London's FTSE 100 index slid 0.35 percent to 5,746.48 points in late morning deals and the Paris CAC 40 retreated 0.84 percent to 3,238.99 points while in Frankfurt the DAX 30 rose 0.09 percent to 6,807.47 points.
Madrid's IBEX 35 index lost 0.58 percent to 7,104.90 points as data confirmed Spain's official return to recession and as Standard & Poor's downgraded the country's top banks.
In foreign exchange deals, the euro nudged higher to $1.3234 from $1.3231 in New York late on Friday.
"Once again, the Spanish ulcer is providing cause for concern; anti-austerity protests took place over the weekend and this morning we have had news confirming that Spain slipped back into recession in the first quarter," said IG Index trader Yusuf Heusen.
"In addition, S&P has downgraded 11 of Spain's largest banks, mirroring its move last week on the national sovereign debt rating.
"It is a busy week for economic news, with manufacturing data from China, the UK and the US tomorrow, and German unemployment on Wednesday, while the week culminates in (US) non-farm payrolls data that will keep markets on edge from Wednesday onwards," Heusen added.
Spain has back tipped into recession, an official estimate confirmed Monday, even as the government pressed ahead with unpopular spending cuts to rein in burgeoning debt.
Spain's economy shrank by 0.3 percent in the first quarter, the same rate as in the last three months of 2011. A recession is defined as two successive quarters of shrinking economic output.
Meanwhile, S&P on Monday downgraded the ratings of the top Spanish banks, including Santander and BBVA, after slashing the country's credit standing because of worsening deficit and growth problems.
S&P on Friday slashed Spain's sovereign rating by two notches to 'BBB+' and said Monday the same considerations "could have potentially negative implications for our view of the economic risk and industry risk affecting the Spanish banking industry."

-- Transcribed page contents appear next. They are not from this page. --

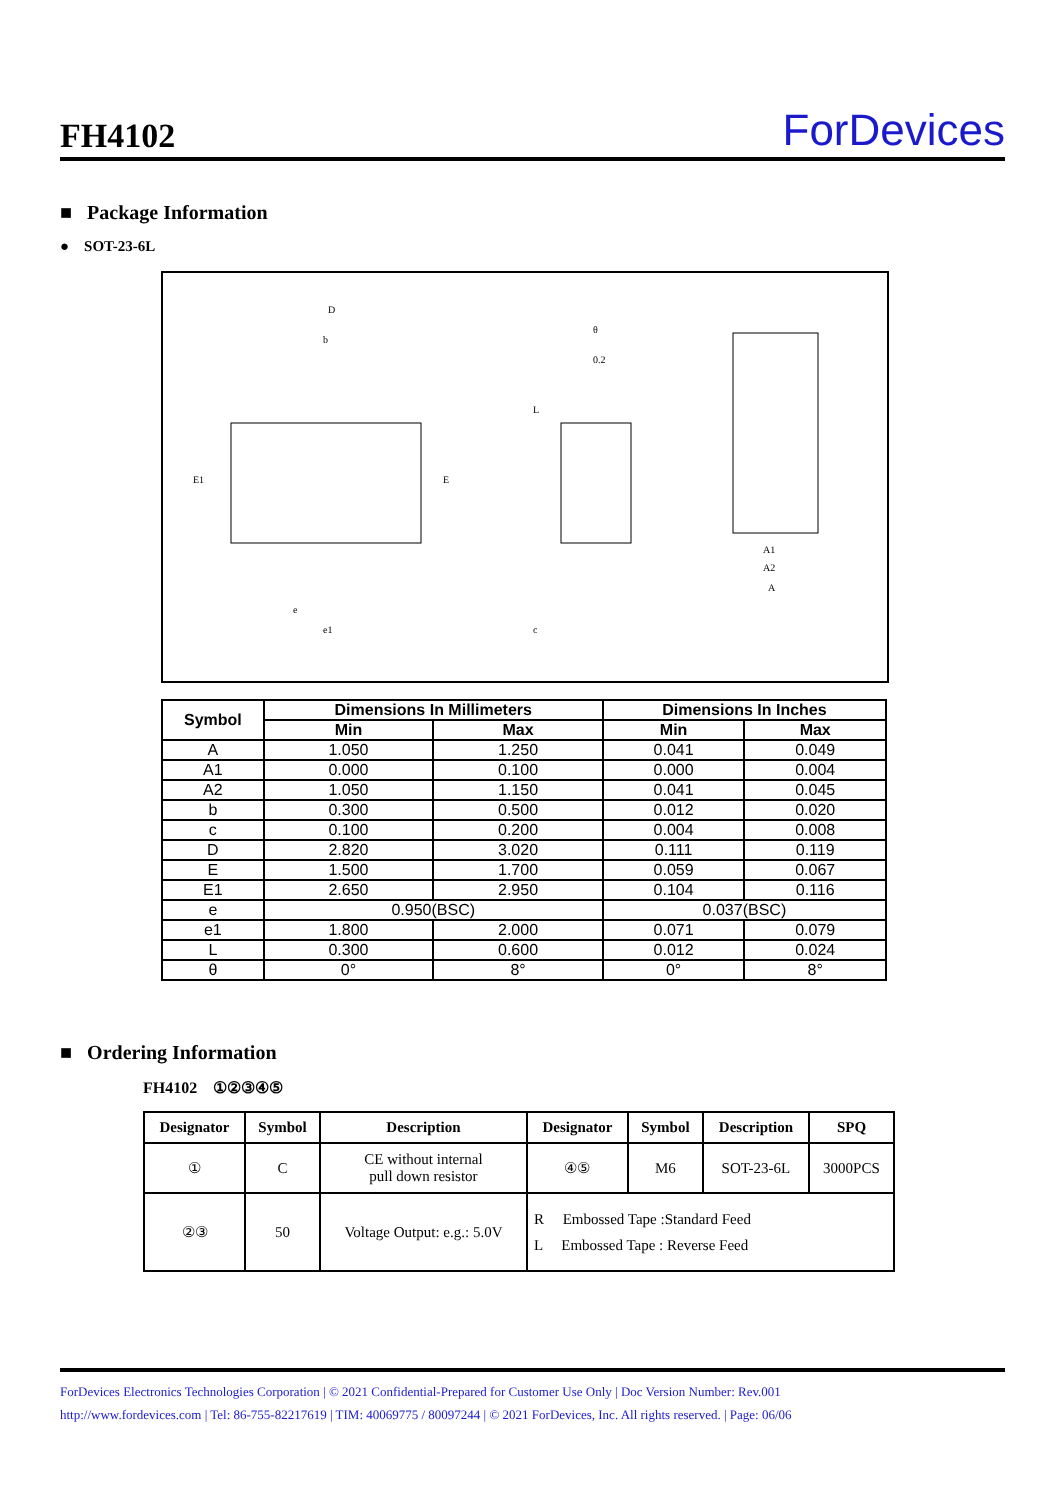FH4102
ForDevices
■ Package Information
● SOT-23-6L
D
θ
A1
A2
A
e
e1
0.2
L
c
E1
E
b
| Symbol | Dimensions In Millimeters | | Dimensions In Inches | |
| --- | --- | --- | --- | --- |
| | Min | Max | Min | Max |
| A | 1.050 | 1.250 | 0.041 | 0.049 |
| A1 | 0.000 | 0.100 | 0.000 | 0.004 |
| A2 | 1.050 | 1.150 | 0.041 | 0.045 |
| b | 0.300 | 0.500 | 0.012 | 0.020 |
| c | 0.100 | 0.200 | 0.004 | 0.008 |
| D | 2.820 | 3.020 | 0.111 | 0.119 |
| E | 1.500 | 1.700 | 0.059 | 0.067 |
| E1 | 2.650 | 2.950 | 0.104 | 0.116 |
| e | 0.950(BSC) | | 0.037(BSC) | |
| e1 | 1.800 | 2.000 | 0.071 | 0.079 |
| L | 0.300 | 0.600 | 0.012 | 0.024 |
| θ | 0° | 8° | 0° | 8° |
■ Ordering Information
FH4102 ①②③④⑤
| Designator | Symbol | Description | Designator | Symbol | Description | SPQ |
| --- | --- | --- | --- | --- | --- | --- |
| ① | C | CE without internal pull down resistor | ④⑤ | M6 | SOT-23-6L | 3000PCS |
| ②③ | 50 | Voltage Output: e.g.: 5.0V | R Embossed Tape :Standard Feed L Embossed Tape : Reverse Feed | | | |
ForDevices Electronics Technologies Corporation | © 2021 Confidential-Prepared for Customer Use Only | Doc Version Number: Rev.001
http://www.fordevices.com | Tel: 86-755-82217619 | TIM: 40069775 / 80097244 | © 2021 ForDevices, Inc. All rights reserved. | Page: 06/06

There was better news for Germany, Europe's biggest economy, which said that retail sales rose 0.8 percent in March from February.
Separately, German sportswear maker Adidas reported a strong rise in first-quarter profits to 289 million euros ($383 million), sending the company's shares rallying 5.65 percent to 63.20 euros.
Asian markets closed higher on Monday following a positive lead from Wall Street on Friday.
Sydney gained 0.79 percent, Seoul put on 0.34 percent and Hong Kong jumped 1.70 percent. Tokyo and Shanghai were closed for public holidays.
With no catalysts to drive buying in Asia, traders looked to Wall Street which got a boost from a strong earnings report from online retail giant Amazon.
Markets shrugged off data that the US economy grew at a slower pace than forecast in the first quarter, with analysts pointing out that personal consumption -- the biggest contributor to growth -- rose more than expected.
The US economy grew 2.2 percent in the January-March period, well down from the 3.0 percent chalked up in the previous three months.